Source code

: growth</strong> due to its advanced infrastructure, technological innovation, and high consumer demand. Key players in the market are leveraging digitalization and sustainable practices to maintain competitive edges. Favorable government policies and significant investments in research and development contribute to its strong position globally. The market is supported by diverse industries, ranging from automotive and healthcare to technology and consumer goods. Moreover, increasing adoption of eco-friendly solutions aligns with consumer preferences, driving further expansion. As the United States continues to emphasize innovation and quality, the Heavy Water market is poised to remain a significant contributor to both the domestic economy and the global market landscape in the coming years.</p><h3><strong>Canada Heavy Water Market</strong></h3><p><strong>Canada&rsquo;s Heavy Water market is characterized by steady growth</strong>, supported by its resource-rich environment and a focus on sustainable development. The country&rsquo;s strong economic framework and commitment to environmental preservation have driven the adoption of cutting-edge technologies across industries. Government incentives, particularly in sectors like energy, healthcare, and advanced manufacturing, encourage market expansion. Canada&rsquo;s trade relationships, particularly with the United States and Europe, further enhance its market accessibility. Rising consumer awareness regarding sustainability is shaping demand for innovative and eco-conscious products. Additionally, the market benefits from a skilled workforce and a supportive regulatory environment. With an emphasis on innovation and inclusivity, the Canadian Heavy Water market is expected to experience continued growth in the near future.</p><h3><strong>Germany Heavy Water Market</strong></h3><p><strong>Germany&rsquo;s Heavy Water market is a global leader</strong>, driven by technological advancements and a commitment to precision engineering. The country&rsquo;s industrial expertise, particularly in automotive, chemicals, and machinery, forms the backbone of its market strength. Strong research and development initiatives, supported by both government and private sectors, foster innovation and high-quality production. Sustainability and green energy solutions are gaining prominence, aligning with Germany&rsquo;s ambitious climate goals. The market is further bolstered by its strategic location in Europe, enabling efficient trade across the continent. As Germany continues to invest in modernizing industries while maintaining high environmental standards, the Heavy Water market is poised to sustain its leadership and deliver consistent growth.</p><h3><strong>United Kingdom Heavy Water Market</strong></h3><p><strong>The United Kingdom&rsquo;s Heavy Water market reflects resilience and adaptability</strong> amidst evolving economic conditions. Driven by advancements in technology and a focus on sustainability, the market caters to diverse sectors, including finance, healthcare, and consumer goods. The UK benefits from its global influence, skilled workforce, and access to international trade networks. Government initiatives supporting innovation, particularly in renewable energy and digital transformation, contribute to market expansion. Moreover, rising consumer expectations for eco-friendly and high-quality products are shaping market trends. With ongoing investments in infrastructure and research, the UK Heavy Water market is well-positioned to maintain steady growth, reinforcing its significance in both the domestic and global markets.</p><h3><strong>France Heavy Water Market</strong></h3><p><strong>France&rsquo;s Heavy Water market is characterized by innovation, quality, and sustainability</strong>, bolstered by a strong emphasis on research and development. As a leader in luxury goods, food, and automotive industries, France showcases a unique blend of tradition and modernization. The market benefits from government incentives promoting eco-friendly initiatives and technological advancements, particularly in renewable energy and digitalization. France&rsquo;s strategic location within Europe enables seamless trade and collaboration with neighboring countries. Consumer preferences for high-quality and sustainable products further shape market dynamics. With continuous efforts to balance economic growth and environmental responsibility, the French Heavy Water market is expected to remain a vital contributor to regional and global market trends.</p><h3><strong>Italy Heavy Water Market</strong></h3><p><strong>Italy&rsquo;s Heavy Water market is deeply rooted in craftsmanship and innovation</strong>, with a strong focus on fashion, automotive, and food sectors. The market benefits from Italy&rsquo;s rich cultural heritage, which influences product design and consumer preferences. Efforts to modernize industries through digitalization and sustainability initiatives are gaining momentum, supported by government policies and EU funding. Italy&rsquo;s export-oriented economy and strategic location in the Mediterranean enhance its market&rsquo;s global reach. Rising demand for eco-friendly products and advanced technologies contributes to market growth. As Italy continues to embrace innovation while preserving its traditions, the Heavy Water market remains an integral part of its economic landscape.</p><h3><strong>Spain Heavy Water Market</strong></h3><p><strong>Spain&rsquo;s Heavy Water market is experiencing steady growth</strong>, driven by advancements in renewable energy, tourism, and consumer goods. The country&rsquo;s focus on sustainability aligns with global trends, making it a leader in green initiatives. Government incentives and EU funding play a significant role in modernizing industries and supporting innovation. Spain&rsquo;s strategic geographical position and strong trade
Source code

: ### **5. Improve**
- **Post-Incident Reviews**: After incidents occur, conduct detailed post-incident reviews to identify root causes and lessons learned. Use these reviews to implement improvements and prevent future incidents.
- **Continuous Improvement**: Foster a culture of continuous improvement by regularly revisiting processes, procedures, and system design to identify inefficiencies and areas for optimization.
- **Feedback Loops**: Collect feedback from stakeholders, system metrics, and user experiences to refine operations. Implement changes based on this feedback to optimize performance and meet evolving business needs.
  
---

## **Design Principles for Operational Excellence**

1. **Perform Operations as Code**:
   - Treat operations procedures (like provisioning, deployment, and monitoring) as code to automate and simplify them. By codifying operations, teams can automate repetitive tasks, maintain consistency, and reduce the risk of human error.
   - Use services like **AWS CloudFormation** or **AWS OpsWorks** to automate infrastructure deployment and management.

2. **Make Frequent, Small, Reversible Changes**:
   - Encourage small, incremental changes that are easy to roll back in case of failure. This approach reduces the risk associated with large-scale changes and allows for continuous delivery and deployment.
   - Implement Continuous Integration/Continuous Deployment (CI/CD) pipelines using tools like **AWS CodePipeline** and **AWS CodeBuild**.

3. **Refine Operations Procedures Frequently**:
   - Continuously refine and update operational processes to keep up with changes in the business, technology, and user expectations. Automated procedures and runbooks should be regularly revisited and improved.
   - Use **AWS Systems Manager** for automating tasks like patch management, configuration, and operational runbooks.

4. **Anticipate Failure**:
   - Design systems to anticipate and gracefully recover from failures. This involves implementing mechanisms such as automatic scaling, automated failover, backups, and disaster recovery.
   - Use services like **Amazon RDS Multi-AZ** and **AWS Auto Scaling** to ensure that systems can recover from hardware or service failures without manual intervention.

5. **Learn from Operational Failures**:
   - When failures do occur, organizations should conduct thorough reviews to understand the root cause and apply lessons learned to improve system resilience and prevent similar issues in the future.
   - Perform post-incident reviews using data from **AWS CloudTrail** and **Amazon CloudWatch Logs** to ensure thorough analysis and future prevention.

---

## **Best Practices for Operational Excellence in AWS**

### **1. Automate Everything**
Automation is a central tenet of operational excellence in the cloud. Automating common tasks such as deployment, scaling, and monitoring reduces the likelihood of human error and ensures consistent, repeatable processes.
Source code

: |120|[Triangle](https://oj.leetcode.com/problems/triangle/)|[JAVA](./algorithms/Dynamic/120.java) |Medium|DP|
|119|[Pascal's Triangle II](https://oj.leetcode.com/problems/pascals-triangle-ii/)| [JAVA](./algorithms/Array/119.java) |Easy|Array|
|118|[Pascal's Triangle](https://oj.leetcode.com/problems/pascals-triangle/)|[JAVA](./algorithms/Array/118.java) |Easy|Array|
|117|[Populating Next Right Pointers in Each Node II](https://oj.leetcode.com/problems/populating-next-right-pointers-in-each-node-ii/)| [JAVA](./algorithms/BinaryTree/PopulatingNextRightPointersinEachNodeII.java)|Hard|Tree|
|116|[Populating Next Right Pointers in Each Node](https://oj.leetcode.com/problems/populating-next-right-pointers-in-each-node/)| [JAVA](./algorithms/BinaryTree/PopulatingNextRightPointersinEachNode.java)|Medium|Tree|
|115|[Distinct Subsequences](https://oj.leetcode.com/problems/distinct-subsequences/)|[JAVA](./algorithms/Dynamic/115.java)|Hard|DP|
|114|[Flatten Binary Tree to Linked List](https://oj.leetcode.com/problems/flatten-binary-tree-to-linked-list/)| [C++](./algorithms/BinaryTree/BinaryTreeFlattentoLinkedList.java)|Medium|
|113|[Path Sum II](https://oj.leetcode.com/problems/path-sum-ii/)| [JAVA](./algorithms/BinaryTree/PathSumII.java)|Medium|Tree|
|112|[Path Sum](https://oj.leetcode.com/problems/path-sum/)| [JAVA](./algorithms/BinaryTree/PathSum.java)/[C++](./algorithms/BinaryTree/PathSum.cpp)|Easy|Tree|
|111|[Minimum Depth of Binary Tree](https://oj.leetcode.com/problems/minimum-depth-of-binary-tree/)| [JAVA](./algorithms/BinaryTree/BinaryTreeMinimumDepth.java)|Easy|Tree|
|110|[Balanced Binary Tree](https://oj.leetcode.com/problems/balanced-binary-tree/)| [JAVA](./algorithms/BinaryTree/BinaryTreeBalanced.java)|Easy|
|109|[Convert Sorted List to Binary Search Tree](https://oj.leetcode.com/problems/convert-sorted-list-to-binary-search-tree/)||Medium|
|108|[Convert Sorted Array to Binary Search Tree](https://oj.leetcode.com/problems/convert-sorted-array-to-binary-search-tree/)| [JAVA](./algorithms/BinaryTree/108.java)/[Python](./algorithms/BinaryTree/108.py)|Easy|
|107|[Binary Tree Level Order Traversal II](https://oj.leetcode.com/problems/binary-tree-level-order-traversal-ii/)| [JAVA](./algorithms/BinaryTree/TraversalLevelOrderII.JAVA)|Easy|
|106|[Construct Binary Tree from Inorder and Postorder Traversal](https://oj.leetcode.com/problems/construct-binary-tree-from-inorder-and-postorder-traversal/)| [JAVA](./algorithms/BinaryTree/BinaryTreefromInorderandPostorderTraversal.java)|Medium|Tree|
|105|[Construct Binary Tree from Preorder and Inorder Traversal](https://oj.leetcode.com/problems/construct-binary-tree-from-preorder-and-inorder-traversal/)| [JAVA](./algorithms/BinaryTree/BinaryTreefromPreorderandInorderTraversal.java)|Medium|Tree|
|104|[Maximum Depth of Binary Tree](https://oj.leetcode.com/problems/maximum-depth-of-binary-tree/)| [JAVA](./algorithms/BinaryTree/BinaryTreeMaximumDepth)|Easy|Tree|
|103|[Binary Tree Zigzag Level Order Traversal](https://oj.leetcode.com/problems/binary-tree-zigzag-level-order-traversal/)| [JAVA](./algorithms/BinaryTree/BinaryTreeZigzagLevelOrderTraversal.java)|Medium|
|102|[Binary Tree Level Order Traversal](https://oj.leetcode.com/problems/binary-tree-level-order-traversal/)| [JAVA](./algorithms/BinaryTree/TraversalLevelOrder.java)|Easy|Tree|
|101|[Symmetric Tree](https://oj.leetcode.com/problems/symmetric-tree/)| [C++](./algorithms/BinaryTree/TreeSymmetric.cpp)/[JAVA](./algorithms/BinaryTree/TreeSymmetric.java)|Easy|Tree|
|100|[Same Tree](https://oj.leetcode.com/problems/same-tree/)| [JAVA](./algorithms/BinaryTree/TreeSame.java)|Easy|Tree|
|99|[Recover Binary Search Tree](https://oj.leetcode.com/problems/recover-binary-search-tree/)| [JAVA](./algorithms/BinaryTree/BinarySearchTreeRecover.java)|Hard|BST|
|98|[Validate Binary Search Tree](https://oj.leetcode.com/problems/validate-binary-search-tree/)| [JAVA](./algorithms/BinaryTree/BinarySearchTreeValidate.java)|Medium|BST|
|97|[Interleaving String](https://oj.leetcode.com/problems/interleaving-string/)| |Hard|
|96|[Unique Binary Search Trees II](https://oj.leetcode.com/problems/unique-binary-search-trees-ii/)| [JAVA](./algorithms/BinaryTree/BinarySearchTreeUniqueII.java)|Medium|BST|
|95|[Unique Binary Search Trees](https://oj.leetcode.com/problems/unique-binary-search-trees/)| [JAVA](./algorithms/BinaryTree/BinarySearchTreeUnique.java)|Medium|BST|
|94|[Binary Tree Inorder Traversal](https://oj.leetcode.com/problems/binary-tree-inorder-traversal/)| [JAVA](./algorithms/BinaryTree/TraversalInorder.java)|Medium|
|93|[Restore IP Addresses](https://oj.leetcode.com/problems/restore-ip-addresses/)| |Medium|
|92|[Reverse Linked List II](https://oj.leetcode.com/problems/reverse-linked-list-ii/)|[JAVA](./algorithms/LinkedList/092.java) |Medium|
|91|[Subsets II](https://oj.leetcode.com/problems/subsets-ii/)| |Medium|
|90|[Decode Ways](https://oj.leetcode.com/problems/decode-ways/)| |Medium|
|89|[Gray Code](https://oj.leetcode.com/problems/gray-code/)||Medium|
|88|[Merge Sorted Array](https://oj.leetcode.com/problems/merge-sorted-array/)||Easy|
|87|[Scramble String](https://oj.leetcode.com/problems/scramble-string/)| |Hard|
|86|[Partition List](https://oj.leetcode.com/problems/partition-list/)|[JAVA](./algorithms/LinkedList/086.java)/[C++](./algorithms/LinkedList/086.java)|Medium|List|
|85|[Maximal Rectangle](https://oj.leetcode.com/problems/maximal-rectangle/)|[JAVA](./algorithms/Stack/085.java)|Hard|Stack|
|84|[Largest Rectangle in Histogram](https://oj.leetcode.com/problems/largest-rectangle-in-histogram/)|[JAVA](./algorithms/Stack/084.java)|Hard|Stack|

· · · · · · ·

→ 問題
「1. **Perform Operations」を含む行から「- Treat operations」を含む行までを、「human error」を「manual mistakes」に置き換えて更新してください。ほかの部分はそのまま残し、この範囲の行だけを書いてください。

→ 回答
1. **Perform Operations as Code**:
   - Treat operations procedures (like provisioning, deployment, and monitoring) as code to automate and simplify them. By codifying operations, teams can automate repetitive tasks, maintain consistency, and reduce the risk of manual mistakes.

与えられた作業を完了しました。